Secret Scholarships

The underrated way to easily earn money for college
General scholarships, applicable to any college you want to attend, are a great way to pay off what your schools financial aid does not include.
General scholarships, applicable to any college you want to attend, are a great way to pay off what your school’s financial aid does not include.

Why would one of the lucky seniors who already knows where they are going to college be frantically typing out an essay, trying to meet a looming deadline?

The answer: scholarship applications.

With the sky high prices of higher education in the United States, the financial aid offered by individual schools or via FAFSA may not be enough for some students. The solution? In typical capitalism fashion, an entire industry of scholarship prizes and programs has sprung up. Unlike alternative types of financial aid such as loans, the free money students gain for college from scholarships does not have to be repaid.

This sounds wonderful, especially when you realize that students as young as high school freshmen can begin applying for these scholarships. However, many students here at Darien High School know next to nothing about these financial opportunities.

Sophomore Esther Bittker says, “I don’t know anything. I’m not thinking about college right now. I had no clue you could do that as a sophomore” when asked about scholarship opportunities for high school students.

Fellow sophomore Cameron Morey hypothesizes why DHS does not better educate its students on these financial resources, saying it’s “because the majority of people at DHS are quite wealthy. This is a bad assumption because there are some kids in this town who probably need it.”

The Guidance Department at DHS, pictured above, seems to fail to properly educate students about scholarship opportunities. They do provide resources via their webpage.

So, sophomores feel that they are in the dark, but what about upperclassmen?

Junior Halia McAvoy says she knows “little to nothing” about scholarship opportunities. She explains that DHS’s “guidance counselors should do a better job teaching about it because I don’t know about it.”

Senior Kiara Luciano knew slightly more than her underclassmen, sighting the Community Fund of Darien when asked about scholarship opportunities. However, when asked where she had learned about these opportunities, Luciano says, “Online websites. I didn’t learn about this from the Counseling Department. Later in the year they [the counseling department] post about scholarships on their bulletin, but they should do this earlier and promote it more.”

The DHS Counseling Department does include links to scholarship information on its webpage.  This information includes links to Community Scholarships – which will be made available on February 12, according to its webpage – and other scholarship opportunities.

Due to this call for DHS to better educate its students on financial aid opportunities like scholarships, I have compiled a starting list of scholarships for students. Additionally, organizations such as Access Scholarships are solid resources that seek to help high school students find scholarship opportunities that are right for them.

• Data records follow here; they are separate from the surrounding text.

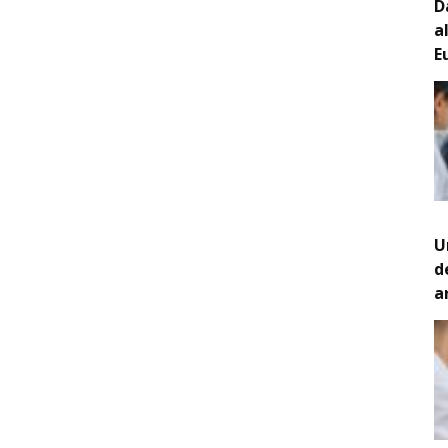
D
a
E
U
d
a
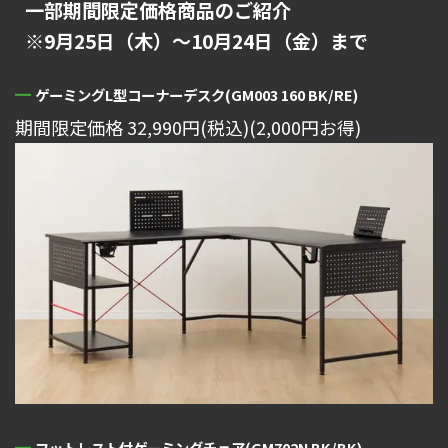
一部期間限定価格商品のご紹介
※9月25日（木）～10月24日（金）まで
ゲーミングL型コーナーデスク(GM003 160 BK/RE)
期間限定価格 32,990円(税込)(2,000円お得)
フットレスト付ゲーミングチェア(GM702N BK/BK)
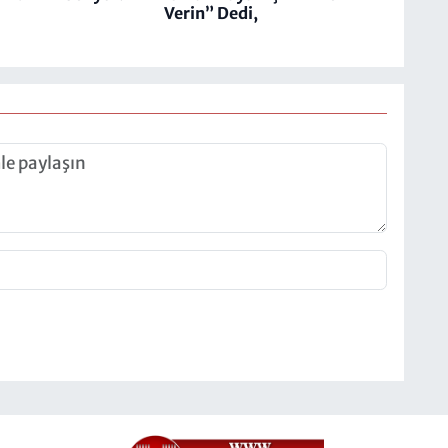
Verin” Dedi,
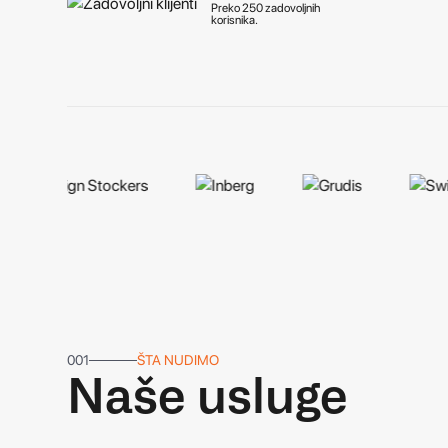
REGISTRUJ SE!
Preko 250 zadovoljnih
korisnika.
001
ŠTA NUDIMO
Naše usluge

Easy Scholarships: No Essay Required 

Niche $25,000 No Essay Scholarship

This year’s deadline for Niche’s large scholarship is February 29, 2024. This scholarship is a great option for students who do not want to grind out another essay after college applications. Niche says it “is giving one student $25,000 to help pay for tuition, housing, books and other college expenses.” Scholarships like this one, which select winners by random drawing, are very fascinating as they work more like a lottery than a merit-based reward.

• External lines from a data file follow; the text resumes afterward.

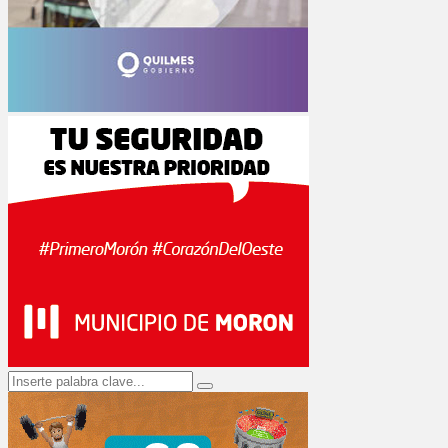
Search
Search
for:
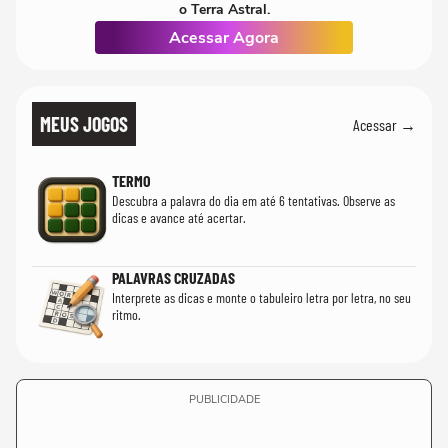
o Terra Astral.
Acessar Agora
MEUS JOGOS
Acessar →
TERMO
Descubra a palavra do dia em até 6 tentativas. Observe as
dicas e avance até acertar.
PALAVRAS CRUZADAS
Interprete as dicas e monte o tabuleiro letra por letra, no seu
ritmo.
PUBLICIDADE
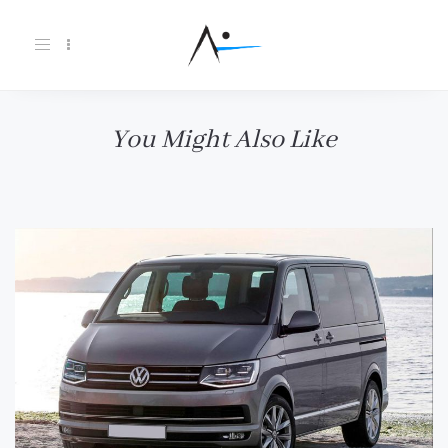
Toggle
navigation
You Might Also Like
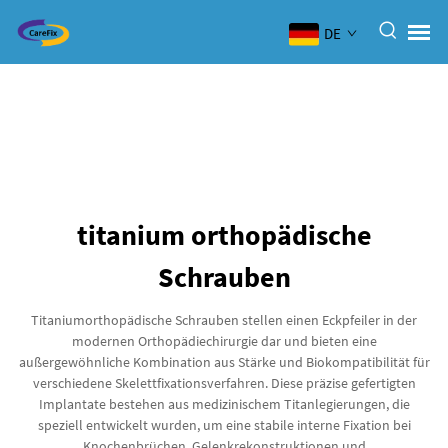
DE
titanium orthopädische
Schrauben
Titaniumorthopädische Schrauben stellen einen Eckpfeiler in der
modernen Orthopädiechirurgie dar und bieten eine
außergewöhnliche Kombination aus Stärke und Biokompatibilität für
verschiedene Skelettfixationsverfahren. Diese präzise gefertigten
Implantate bestehen aus medizinischem Titanlegierungen, die
speziell entwickelt wurden, um eine stabile interne Fixation bei
Knochenbrüchen, Gelenkrekonstruktionen und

The randomly drawn winner will be announced by March 15, 2024.

Scholarship Points

ScholarshipPoints shares Niche’s lottery-like format, awarding one $2,500 scholarship every month of the year. There is no essay required and students as young as 13 can enter.

DHS students work hard in the library in between this year’s midterms. Are any of them finishing up a quick essay for a scholarship program?

Harder Scholarships: Essays, Videos, etc. Required

Awarding between $5,000 – $25,000, this scholarship is sponsored by Taco Bell. Instead of being needs or achievement-based, this scholarship is all about passion, so students are required to submit a video that tells the story of their true passion.

The January 11th deadline has already passed for this year, but underclassmen can take note of this golden opportunity.

This scholarship, intended only for minority students who demonstrate financial need, grants up to $30,000. To apply, students must be accepted to accredited four-year colleges or universities, be citizens of the United States, and involved in community service and leadership.

Scholarships Open to High School Students of All Years

Due January 31st and granting $1,000, this topically relevant scholarship asks students to explain the negative effects of technology and excess screen time on our lives.

Visionary Scholarship

Offered by the American College Foundation (ACF), this annual program offers financial support to students of all grade levels. Award amounts vary from $1,000 – $5,000 and the deadline is May 1st.